■ SELECTED TEXT:
════════

One part I’m not clear on is how the empirical knowledge works. The equivalent of “kilograms of mass” might be something like bits of Chaitin’s omega. If you have n bits of Chaitin’s omega, you can solve the halting problem for any Turing machine of length up to n. But, while you can get lower bounds on Chaitin’s omega by running Turing machines and seeing which halt, you can’t actually learn upper bounds on Chaitin’s omega except by observing uncomputable processes (for example, a halting oracle confirming that some Turing machine doesn’t halt). So unless your empirical knowledge is coming from an uncomputable source, you shouldn’t expect to gain any more bits of Chaitin’s omega.
In general, if we could recursively enumerate all non-halting Turing machines, then we could decide whether M halts by running M in parallel with a process that enumerates non-halting machines until finding M. If M halts, then we eventually find that it halts; if it doesn’t halt, then we eventually find that it doesn’t halt. So this recursive enumeration will give us an algorithm for the halting problem. I’m trying to understand how the things you’re saying could give us more powerful theories from empirical data without allowing us to recursively enumerate all non-halting Turing machines.
The equivalent of “kilograms of mass” might be something like bits of Chaitin’s omega. If you have n bits of Chaitin’s omega, you can solve the halting problem for any Turing machine of length up to n.
That is the domain of things which I am referring to, yes.
you can’t actually learn upper bounds on Chaitin’s omega except by observing uncomputable processes (for example, a halting oracle confirming that some Turing machine doesn’t halt).
This is where things get fuzzier. I think that by routing through logic and observing the empirical consequences of ordinal consistency axioms, we could learn to believe those axioms and thus eventually climb the ordinal hierarchy to gain knowledge of the halting behavior of increasingly many Turing machines. However, my original idea was much plainer: just do a kind of Solmonoff Induction over Turing machines encoding axiom sets.

════════

■ WRITTEN EXERCISE A:
Name every person whose name appears in the forum thread above.

════════

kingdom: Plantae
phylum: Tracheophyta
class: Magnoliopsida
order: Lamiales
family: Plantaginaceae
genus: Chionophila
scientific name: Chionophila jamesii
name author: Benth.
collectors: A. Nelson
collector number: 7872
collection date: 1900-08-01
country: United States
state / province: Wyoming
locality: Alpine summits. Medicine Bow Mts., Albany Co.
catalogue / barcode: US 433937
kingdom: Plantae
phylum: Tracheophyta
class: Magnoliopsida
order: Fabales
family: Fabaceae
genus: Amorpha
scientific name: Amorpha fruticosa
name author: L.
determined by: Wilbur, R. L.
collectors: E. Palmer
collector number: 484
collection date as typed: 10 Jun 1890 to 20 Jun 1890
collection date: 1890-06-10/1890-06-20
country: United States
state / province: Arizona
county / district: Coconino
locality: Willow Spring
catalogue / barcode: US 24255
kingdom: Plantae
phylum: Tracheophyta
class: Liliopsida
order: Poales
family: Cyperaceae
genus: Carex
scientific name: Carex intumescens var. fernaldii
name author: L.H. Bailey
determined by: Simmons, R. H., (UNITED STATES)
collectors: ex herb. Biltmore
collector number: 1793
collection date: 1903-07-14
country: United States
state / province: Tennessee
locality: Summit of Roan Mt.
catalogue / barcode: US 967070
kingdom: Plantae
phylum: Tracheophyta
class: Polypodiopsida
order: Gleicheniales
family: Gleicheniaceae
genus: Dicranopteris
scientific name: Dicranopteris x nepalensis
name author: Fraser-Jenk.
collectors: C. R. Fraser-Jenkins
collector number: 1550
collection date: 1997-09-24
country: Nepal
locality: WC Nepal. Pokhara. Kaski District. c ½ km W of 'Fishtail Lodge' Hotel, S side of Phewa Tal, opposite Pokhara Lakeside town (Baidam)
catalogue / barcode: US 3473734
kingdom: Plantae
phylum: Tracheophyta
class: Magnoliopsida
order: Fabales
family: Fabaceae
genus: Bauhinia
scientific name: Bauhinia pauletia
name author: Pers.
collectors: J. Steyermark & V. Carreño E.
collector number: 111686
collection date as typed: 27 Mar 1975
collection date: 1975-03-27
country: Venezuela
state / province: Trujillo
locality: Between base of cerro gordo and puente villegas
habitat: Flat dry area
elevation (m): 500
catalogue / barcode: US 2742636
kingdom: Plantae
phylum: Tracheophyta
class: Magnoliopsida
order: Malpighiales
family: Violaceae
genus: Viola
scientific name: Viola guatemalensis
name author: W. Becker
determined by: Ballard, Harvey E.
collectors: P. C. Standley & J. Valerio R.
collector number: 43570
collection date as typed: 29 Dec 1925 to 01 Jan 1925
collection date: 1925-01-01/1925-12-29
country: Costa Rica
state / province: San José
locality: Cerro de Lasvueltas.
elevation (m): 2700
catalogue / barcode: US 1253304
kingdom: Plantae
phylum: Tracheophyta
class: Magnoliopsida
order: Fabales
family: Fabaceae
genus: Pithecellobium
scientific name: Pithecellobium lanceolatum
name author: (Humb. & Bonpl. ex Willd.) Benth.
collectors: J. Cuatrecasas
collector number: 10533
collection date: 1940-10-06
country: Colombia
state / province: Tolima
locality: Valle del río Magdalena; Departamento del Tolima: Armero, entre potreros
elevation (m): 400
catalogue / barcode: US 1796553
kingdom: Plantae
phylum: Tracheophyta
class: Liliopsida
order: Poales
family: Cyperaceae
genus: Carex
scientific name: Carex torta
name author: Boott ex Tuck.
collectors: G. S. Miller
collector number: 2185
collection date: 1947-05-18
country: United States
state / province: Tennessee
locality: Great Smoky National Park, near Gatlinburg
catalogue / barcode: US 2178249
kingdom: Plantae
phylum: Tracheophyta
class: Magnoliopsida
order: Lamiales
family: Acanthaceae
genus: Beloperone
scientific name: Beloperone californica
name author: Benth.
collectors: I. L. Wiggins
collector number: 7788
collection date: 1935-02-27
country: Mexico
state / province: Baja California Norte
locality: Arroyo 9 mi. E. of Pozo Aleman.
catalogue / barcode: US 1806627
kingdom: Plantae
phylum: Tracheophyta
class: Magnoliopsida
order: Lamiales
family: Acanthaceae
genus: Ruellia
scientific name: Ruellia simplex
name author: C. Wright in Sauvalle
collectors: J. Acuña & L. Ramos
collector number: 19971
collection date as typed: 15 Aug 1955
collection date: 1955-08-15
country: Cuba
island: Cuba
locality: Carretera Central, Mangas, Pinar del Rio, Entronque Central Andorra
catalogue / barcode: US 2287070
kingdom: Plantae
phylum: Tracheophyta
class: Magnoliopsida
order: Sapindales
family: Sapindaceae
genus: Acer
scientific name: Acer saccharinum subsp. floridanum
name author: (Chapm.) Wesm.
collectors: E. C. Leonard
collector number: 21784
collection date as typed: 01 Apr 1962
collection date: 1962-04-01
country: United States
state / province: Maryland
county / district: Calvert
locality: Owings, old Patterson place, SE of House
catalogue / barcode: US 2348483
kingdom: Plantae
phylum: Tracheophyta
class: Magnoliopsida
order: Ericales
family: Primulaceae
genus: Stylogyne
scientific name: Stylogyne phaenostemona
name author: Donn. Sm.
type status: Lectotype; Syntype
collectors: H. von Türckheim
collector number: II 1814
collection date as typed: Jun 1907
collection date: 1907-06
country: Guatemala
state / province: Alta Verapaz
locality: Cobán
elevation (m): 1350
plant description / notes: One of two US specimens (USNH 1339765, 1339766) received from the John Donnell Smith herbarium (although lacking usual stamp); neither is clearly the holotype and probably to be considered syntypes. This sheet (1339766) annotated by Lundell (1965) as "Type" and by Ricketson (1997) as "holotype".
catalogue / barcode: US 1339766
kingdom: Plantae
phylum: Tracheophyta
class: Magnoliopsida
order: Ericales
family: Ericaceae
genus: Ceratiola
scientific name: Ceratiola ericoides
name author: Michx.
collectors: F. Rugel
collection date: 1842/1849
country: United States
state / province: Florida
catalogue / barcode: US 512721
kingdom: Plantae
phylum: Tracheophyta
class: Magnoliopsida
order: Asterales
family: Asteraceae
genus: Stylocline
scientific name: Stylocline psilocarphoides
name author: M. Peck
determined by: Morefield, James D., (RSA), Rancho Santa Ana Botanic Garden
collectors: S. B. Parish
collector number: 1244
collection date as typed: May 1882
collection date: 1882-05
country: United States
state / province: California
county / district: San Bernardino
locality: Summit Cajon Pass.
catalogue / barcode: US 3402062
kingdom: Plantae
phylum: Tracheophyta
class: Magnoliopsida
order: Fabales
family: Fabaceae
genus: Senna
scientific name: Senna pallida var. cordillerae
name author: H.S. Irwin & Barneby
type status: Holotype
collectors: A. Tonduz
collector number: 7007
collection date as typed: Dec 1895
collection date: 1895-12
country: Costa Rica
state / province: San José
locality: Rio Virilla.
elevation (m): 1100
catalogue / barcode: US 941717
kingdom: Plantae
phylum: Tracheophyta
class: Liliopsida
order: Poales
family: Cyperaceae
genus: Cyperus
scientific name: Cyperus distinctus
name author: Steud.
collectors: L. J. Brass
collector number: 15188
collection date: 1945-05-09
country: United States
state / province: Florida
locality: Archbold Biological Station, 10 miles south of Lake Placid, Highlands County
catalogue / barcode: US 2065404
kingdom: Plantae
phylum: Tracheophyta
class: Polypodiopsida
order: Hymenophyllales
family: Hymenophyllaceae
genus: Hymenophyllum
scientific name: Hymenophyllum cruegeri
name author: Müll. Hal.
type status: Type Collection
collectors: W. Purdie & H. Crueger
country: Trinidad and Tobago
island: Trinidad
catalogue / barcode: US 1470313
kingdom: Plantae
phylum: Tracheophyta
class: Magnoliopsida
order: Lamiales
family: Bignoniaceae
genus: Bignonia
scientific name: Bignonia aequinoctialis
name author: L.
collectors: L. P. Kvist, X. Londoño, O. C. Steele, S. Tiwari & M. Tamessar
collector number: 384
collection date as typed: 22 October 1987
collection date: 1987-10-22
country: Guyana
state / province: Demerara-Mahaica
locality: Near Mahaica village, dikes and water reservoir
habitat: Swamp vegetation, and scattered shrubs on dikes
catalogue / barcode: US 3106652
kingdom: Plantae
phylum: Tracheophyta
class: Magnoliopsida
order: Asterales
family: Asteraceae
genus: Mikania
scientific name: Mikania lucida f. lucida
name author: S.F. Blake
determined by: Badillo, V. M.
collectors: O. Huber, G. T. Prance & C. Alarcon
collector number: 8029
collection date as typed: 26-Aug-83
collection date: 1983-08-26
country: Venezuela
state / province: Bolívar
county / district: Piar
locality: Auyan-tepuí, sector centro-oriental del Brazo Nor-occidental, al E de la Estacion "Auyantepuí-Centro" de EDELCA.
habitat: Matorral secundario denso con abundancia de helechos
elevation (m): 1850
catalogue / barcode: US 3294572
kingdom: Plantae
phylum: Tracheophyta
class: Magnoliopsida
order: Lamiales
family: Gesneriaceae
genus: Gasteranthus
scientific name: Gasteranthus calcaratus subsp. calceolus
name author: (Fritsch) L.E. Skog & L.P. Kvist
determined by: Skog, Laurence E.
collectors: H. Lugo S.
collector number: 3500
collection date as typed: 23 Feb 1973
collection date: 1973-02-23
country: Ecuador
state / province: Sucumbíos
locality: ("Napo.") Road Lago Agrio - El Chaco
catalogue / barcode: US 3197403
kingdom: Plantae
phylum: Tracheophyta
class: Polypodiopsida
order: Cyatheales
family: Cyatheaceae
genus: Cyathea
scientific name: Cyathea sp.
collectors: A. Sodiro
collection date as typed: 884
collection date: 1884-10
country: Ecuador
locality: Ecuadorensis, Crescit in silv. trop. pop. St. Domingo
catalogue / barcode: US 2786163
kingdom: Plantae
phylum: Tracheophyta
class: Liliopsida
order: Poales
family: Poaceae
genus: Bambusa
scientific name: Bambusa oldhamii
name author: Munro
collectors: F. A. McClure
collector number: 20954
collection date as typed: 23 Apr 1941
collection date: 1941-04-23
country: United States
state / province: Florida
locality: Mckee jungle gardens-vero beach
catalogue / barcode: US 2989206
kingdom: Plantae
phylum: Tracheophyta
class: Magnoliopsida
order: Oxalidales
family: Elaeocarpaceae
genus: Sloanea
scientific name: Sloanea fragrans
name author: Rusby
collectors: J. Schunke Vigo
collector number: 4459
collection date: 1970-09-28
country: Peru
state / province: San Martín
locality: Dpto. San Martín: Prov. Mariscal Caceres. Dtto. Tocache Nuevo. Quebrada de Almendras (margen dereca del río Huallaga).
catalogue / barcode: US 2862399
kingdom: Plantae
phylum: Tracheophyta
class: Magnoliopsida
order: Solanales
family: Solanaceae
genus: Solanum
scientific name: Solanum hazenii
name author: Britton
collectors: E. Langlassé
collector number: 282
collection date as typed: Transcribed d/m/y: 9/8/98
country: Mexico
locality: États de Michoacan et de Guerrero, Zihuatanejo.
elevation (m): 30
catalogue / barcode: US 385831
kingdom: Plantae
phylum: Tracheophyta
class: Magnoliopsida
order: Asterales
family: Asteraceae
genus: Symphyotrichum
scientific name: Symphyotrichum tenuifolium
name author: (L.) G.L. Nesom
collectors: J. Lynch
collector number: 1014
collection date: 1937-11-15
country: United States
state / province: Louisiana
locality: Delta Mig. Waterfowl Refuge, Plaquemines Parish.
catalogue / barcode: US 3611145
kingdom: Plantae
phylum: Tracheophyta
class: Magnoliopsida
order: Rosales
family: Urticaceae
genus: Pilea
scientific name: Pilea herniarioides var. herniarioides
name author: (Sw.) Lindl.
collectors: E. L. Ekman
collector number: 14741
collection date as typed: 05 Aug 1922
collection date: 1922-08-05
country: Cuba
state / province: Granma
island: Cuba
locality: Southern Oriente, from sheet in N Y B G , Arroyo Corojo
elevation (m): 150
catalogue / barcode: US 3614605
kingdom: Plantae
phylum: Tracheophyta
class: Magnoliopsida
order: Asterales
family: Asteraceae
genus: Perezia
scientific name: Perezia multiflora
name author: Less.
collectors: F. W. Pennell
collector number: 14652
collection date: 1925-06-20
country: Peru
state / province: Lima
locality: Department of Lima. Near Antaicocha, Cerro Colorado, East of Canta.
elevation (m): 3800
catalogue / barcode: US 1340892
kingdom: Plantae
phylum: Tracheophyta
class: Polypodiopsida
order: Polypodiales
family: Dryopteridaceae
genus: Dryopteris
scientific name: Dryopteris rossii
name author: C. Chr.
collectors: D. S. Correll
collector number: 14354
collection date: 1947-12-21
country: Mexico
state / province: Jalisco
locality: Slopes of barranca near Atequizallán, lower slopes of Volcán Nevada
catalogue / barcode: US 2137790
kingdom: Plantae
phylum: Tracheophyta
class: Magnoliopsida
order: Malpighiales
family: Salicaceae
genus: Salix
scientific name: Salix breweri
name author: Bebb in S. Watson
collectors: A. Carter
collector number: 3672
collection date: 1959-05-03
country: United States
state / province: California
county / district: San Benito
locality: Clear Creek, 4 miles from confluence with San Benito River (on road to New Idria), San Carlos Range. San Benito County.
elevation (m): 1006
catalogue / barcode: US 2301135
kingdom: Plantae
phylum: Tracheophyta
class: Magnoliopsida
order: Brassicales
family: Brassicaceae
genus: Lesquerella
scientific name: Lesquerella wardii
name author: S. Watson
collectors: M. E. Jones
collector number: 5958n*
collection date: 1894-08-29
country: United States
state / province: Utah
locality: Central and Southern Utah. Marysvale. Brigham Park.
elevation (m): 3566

════════

■ WRITTEN EXERCISE B:
Return each row above that contains the string "status", treating uppercase and lowercase letters as different.

■ ANSWER A:
Chaitin, Turing, Solmonoff

■ ANSWER B:
type status: Lectotype; Syntype
type status: Holotype
type status: Type Collection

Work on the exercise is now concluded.